● **RECORDS TO PROCESS**:
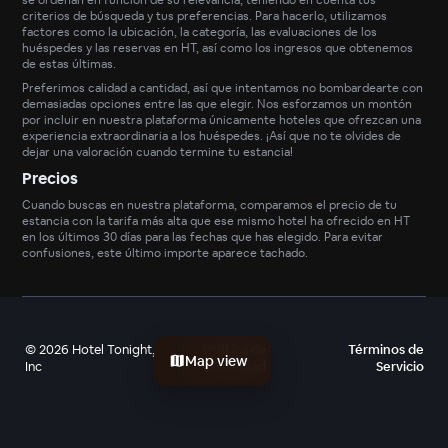
criterios de búsqueda y tus preferencias. Para hacerlo, utilizamos
factores como la ubicación, la categoría, las evaluaciones de los
huéspedes y las reservas en HT, así como los ingresos que obtenemos
de estas últimas.
Preferimos calidad a cantidad, así que intentamos no bombardearte con
demasiadas opciones entre las que elegir. Nos esforzamos un montón
por incluir en nuestra plataforma únicamente hoteles que ofrezcan una
experiencia extraordinaria a los huéspedes. ¡Así que no te olvides de
dejar una valoración cuando termine tu estancia!
Precios
Cuando buscas en nuestra plataforma, comparamos el precio de tu
estancia con la tarifa más alta que ese mismo hotel ha ofrecido en HT
en los últimos 30 días para las fechas que has elegido. Para evitar
confusiones, este último importe aparece tachado.
©
2026
Hotel Tonight,
Política de
Términos de
Map view
Inc
privacidad
Servicio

● **WORK REQUIRED**: Please state how many lines in the records contain the word "plataforma", and give only that number.

● **TASK ANSWER**: 2